En clase de ciencia forense lo habrían denominado «orificio de entrada aracniforme». El cañón había estado presionado con fuerza contra el cuerpo y, como es natural, la primera cosa en salir había sido la bala, que le hizo un limpísimo agujero de nueve milímetros en la carne; pero que no aguantó limpio mucho rato porque lo siguiente en salir fue una explosión de gas, la cual no tenía otro sitio por el que ir que el orificio de la bala, que llegó hasta bien adentro del cuerpo del Pequeño Joey, cuerpo que, dado que no era tan duro como el cañón de acero de una pistola, dio pie a que el gas se hinchara de inmediato, a gran temperatura, hasta alcanzar el tamaño de una pelota de baloncesto que le reventó la piel en el punto de entrada. De manera que, después de que el gas se dispersara y el cuerpo recuperase su forma habitual, la herida parecía una estrella de cinco puntas.

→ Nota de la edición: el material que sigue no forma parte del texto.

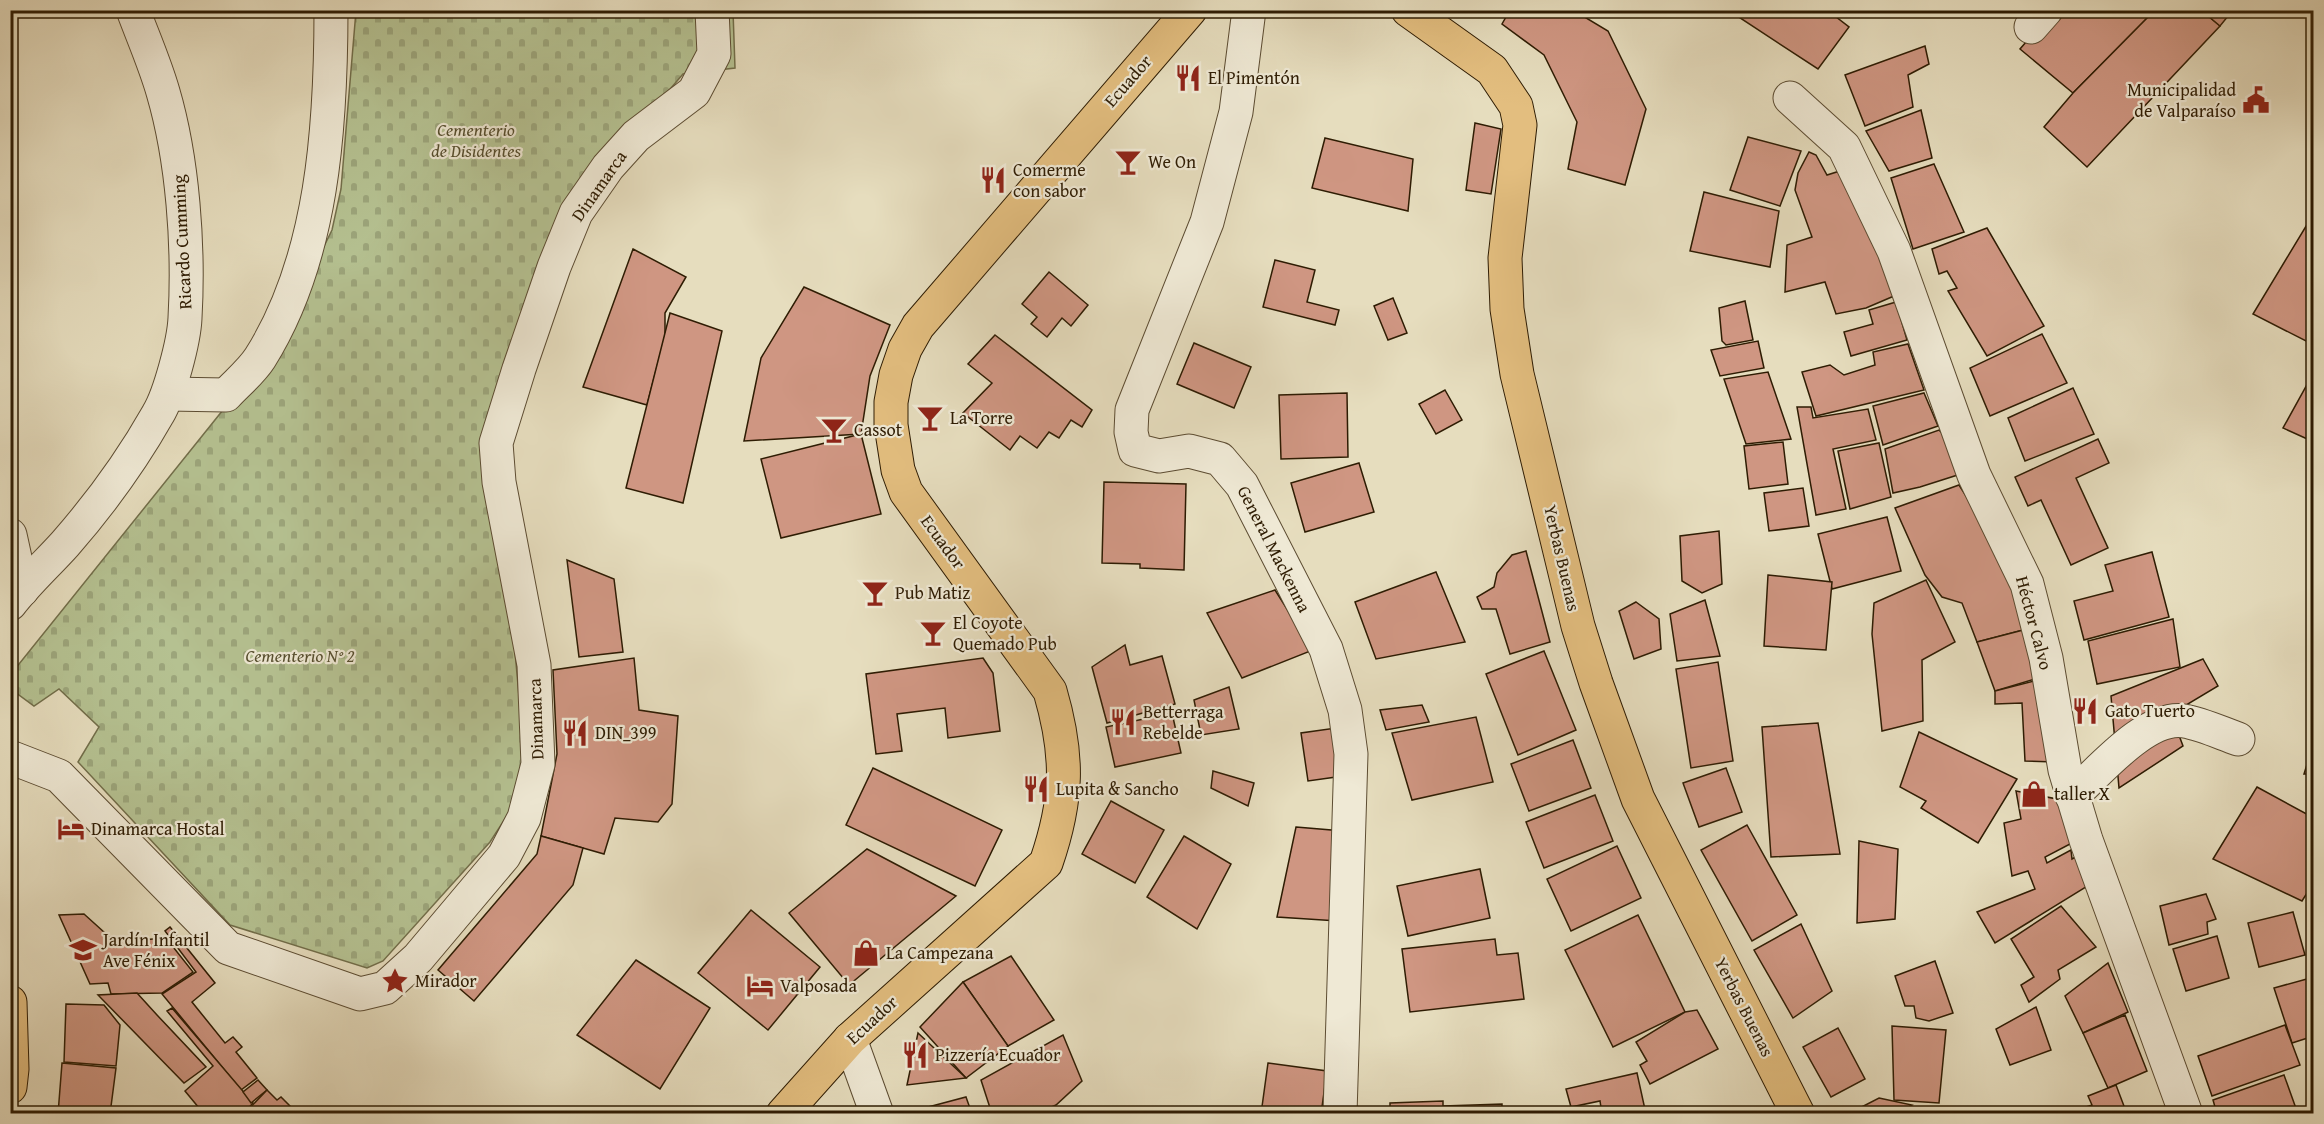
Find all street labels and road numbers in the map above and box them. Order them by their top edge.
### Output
street label: Ecuador [1097,48,1158,113]
street label: Dinamarca [564,144,633,227]
street label: Ricardo Cumming [164,174,199,310]
street label: General Mackenna [1231,481,1318,617]
street label: Yerbas Buenas [1537,502,1588,614]
street label: Ecuador [914,509,973,575]
street label: Héctor Calvo [2009,573,2060,673]
street label: Dinamarca [521,677,550,760]
street label: Yerbas Buenas [1708,952,1781,1061]
street label: Ecuador [840,988,904,1050]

La primera ventaja era que había muerto al instante. En esa zona, por el centro más o menos, dentro de un cuerpo humano había un montón de cosas. La columna, el corazón, los pulmones, arterias a porrillo. La segunda ventaja era que, si la bala lo había atravesado, lo único que habría matado a su paso serían lombrices de tierra. Puede que larvas de insectos parásitos también. En cuyo caso, el club de bolos tendría que agradecérmelo. La tercera ventaja era que el interior del pecho del Pequeño Joey había amortiguado el sonido. Como si le hubiese puesto al arma un silenciador del tamaño de un barril de petróleo. Y lo había hecho muy bien. El sonido del disparo había sonado muy apagado.
No obstante, Bennett quería jugar sobre seguro. Se acercó y me dijo:
—Lo he oído.
—Claro que lo ha oído. Solo estaba a quince metros —le dije.
—Si lo he oído yo, lo han oído los vecinos.
Sacó el móvil y mandó un mensaje con una sola palabra.
—¿Qué es eso? —le pregunté.
—Quiere decir que ha sido uno de los nuestros. Si alguien llama a la policía, le dirán que ha sido el petardeo de un motor o de un tubo de escape y que no se preocupe.
—¿Eso se puede hacer?
—Acabo de hacerlo.
—¿Desde cuándo?
—Algunos inconvenientes se eliminaron en las primeras etapas del proceso.
No dije nada.
El teléfono del Pequeño Joey empezó a sonar. Y a sonar. Y dejamos que sonara hasta que se calló.
—Hay que ir moviéndose —dije—. Tenemos que asegurarnos de que Kott no escapa con los guardaespaldas. Tenemos que vigilar el frontal de la casa. Pero más de cerca.
—La distancia más corta entre dos puntos es la línea recta —dijo Casey Nice antes de ponerse a caminar en la dirección de la que venía la tormenta.
Y la seguimos por encima del tocón del árbol de un vecino y por el hueco en la valla de un vecino.